The boiler, launched as part of a 3.5 million pilot last year, forms part of a wider £30 million investment by the National Trust - its biggest ever - in renewable energy and will be fuelled by wood chip sustainably harvested from woodlands on the Ickworth estate.

MP Amber Rudd takes a tour of Ickworth's biomass boiler room with project manager Stephanie Hall

MP Amber Rudd takes a tour of Ickworth's biomass boiler room with project manager Stephanie Hall

Senior ranger Dee Gathorne-Hardy said the project was entirely self-sufficient, with Ickworth’s 600 acres of woodland increasing in volume by three to four per cent each year and only one per cent of that needed to power the new boiler.

He added that thinning out woodland and converting conifer plantations back to broadleaves would allow more light onto the woodland floor, thereby increasing its habitat value.

Miranda Campbell, National Trust environmental practices adviser, said around 156 trees would need to be fed into the boiler annually.

“The estate can more than support that with its annual yield so we won’t be reducing the number of trees overall,” she said.

The new system is expected to produce 390 megawatt hours a year while reducing Ickworth’s carbon emissions by more than 100 tonnes and 38,202 litres of oil each year.
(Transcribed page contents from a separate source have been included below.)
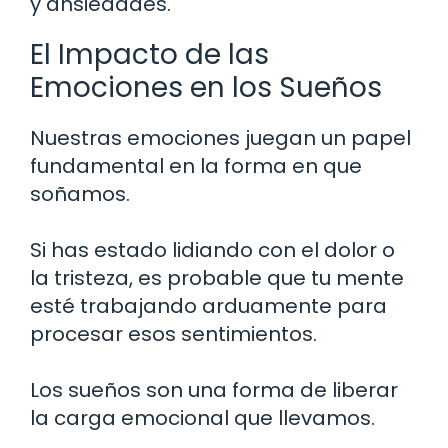
y ansiedades.
El Impacto de las
Emociones en los Sueños
Nuestras emociones juegan un papel
fundamental en la forma en que
soñamos.
Si has estado lidiando con el dolor o
la tristeza, es probable que tu mente
esté trabajando arduamente para
procesar esos sentimientos.
Los sueños son una forma de liberar
la carga emocional que llevamos.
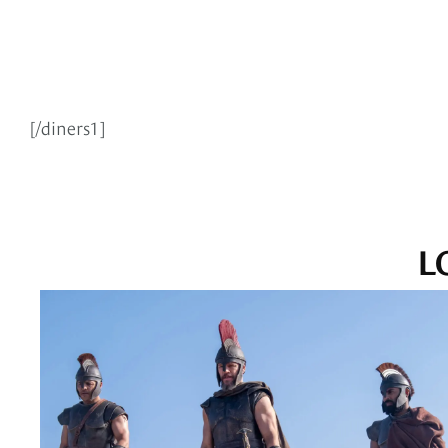
[/diners1]
L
It will be responsible for an annual fuel saving of £13,000, with a further £17,000 to be paid by the Government each year as part of a Renewable Heat Incentive scheme.

The Secretary of State for Energy and Climate Change, Rt Hon Amber Rudd MP, visited Ickworth, in Horringer, for Monday’s ‘switch on’.

She said: “It’s wonderful to see it as part of such a historical and culturally important building.”

“It’s a step forward but also a step back in time, to when we were sustainable with our own energy,” she added.

Sue Borges, Ickworth’s marketing and engagement manager, said unlike most other biomass boilers, Ickworth’s had been built with windows to allow members of the public to see inside.

It is housed in a former 1960s garage which has been regenerated using Suffolk white bricks and other architectural details to help it blend in with other buildings on the estate.

Visitors will be encouraged to walk through the back of the West Wing so ‘they can have a good look at the boiler’ and information panels will be used to help them better understand the process involved and its wider implications.

Project manager Stehanie Hall said Ickworth, previously one of the largest energy users in the region, had its energy consumption cut by a third before renewable opportunities were explored.